According to a recent poll, nearly half of adults in the United States would not be prepared to offer aid to someone if they were faced with an unexpected medical emergency.
The poll comes from the American College of Emergency Physicians and Morning Consult.
While the poll found that more than three-quarters of respondents would feel able to communicate with a 911 operator, only 55% say they could offer hands-only cardiopulmonary resuscitation, (CPR).
The poll also found that only 47% would be able to create a tourniquet and control severe bleeding for someone who needed it. The same percentage also reported confidence in moving a victim to safety.
When it comes to those who felt they could use an automatic external defibrillator, even fewer had confidence, with less than 29% saying they could.
Dr.

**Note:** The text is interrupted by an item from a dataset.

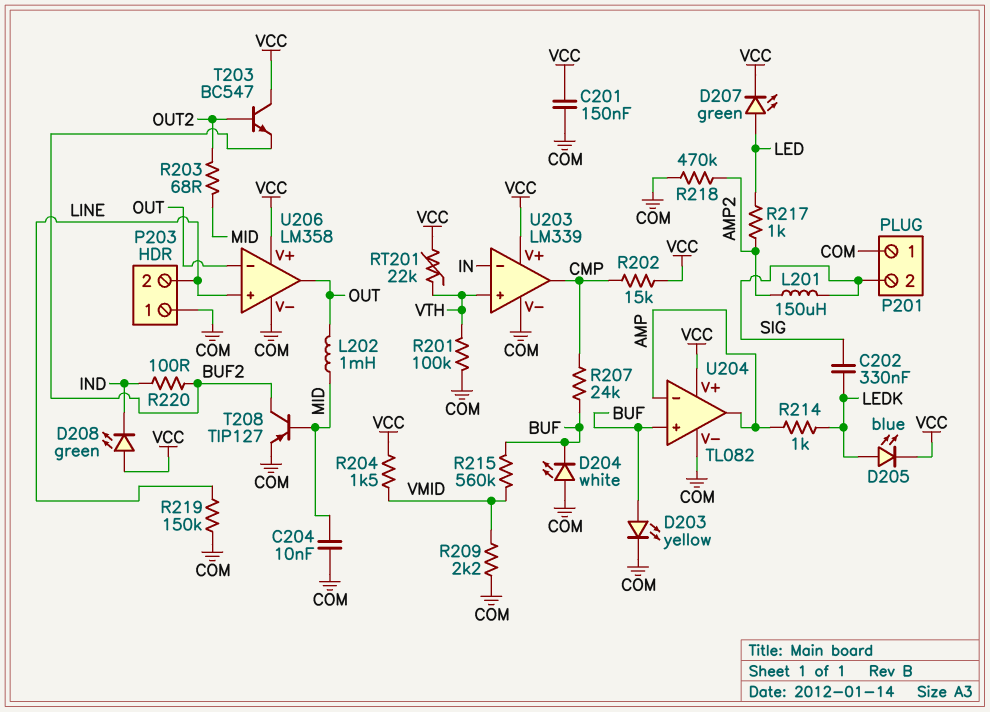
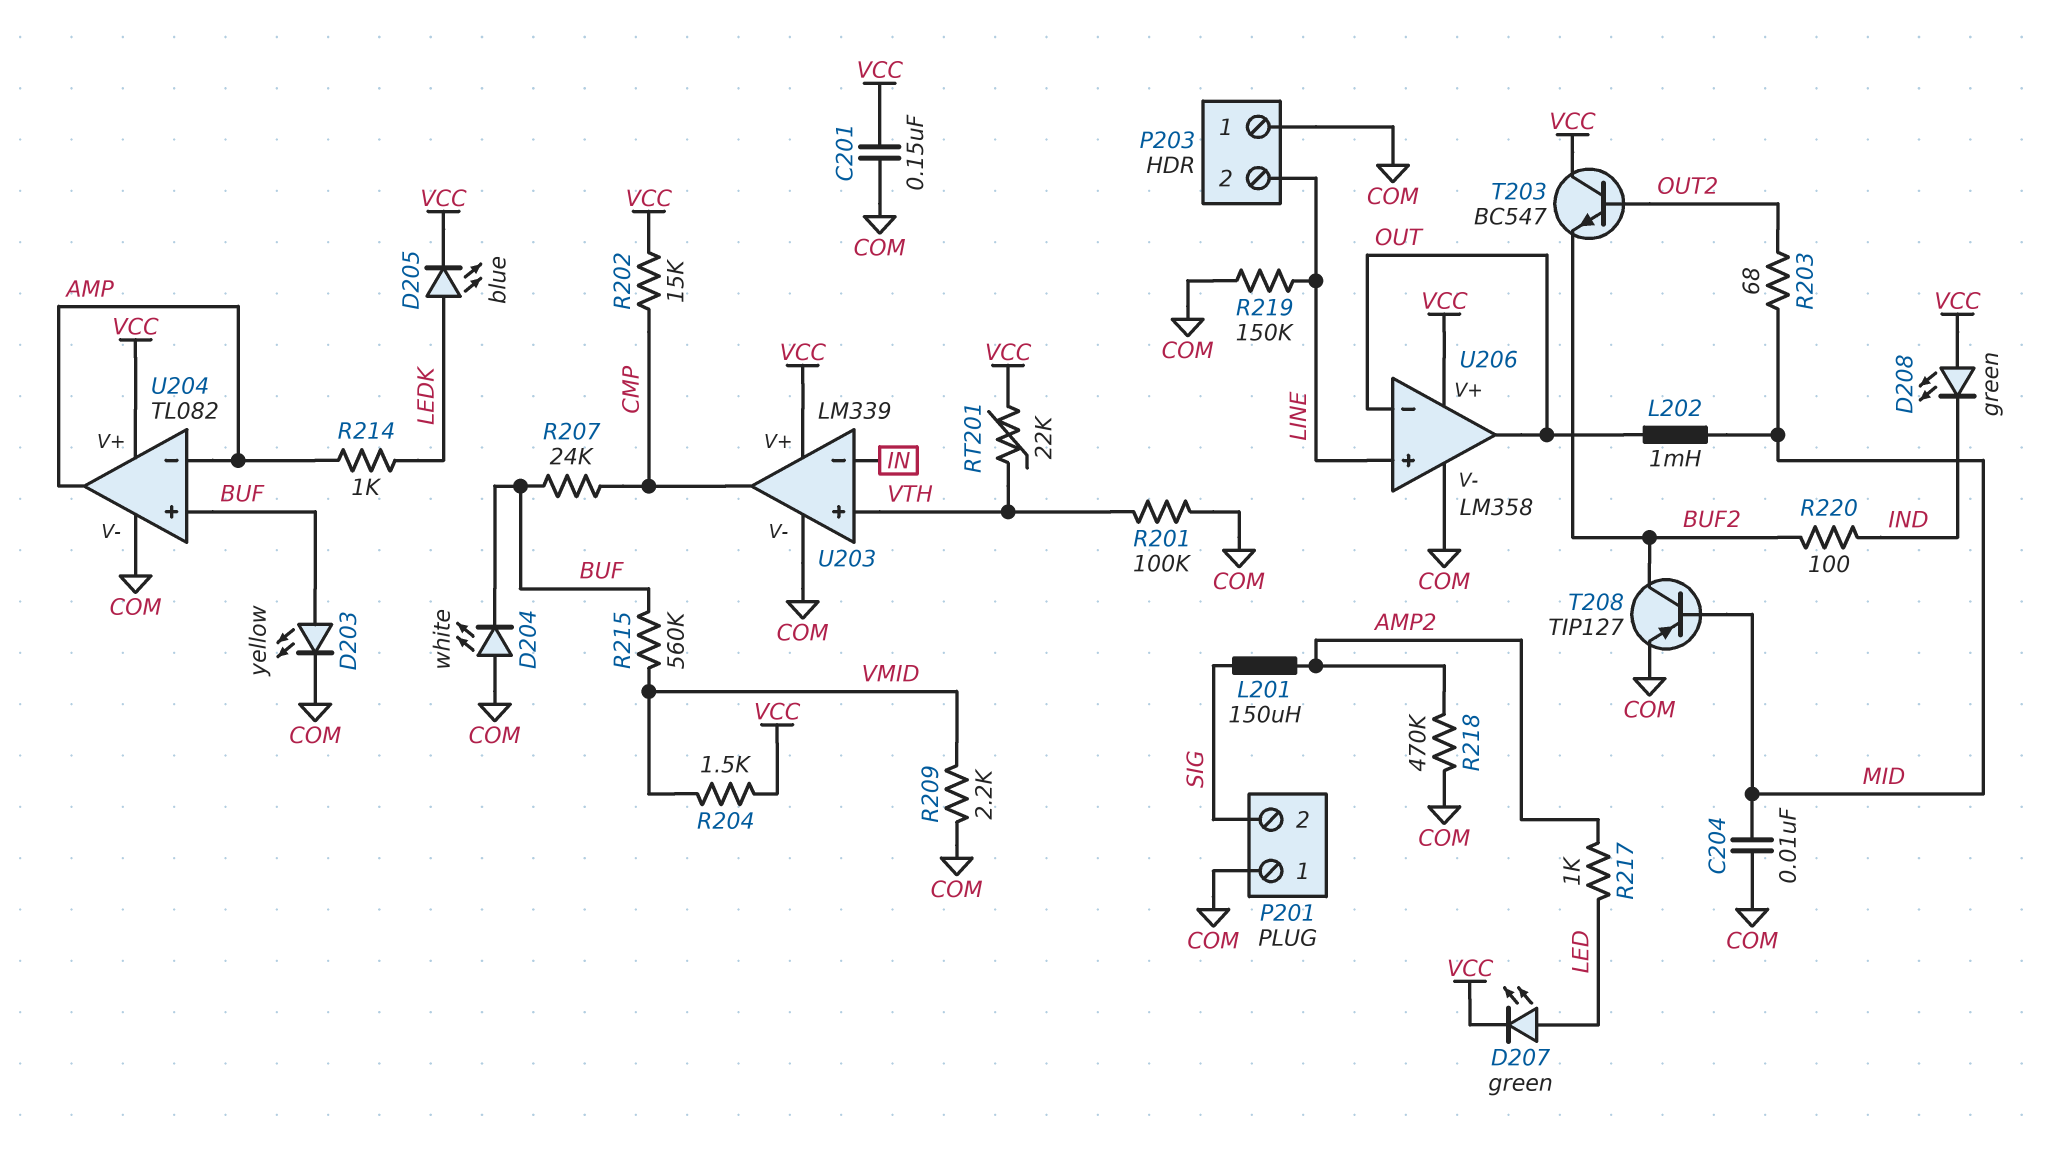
C202: 330nF (LEDK, SIG) -> none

Christopher Kang, the president of ACEP, shared a statement with the poll, stating the importance of being able to offer basic-medical assistance.
“A medical emergency can happen at any time, and quick action by a bystander can be the difference between life or death,” Kang said. “Everyone can learn some easy steps to take so that they can help in an emergency.”
Of the adults who’ve had some kind of emergency training, 83% said they are willing to act if faced with a medical crisis and waiting for first responders.
Part of the purpose of the poll is to bring attention to the importance of being able to offer aid in the event of a cardiac event, as nearly 90% of cardiac arrests that happen out of a hospital are fatal, the US National Heart, Lung, and Blood Institute shared.
If someone can perform CPR in the first few minutes of a cardiac event, the chances of the person surviving can triple, the CDC shares.
“Rapid response significantly increases the chances a person survives an emergency like cardiac arrest,” Kang said in an ACEP news release. “Most cardiac arrests that take place outside of a hospital happen inside the home. Knowing how to give CPR or use an AED could save somebody very close to you.”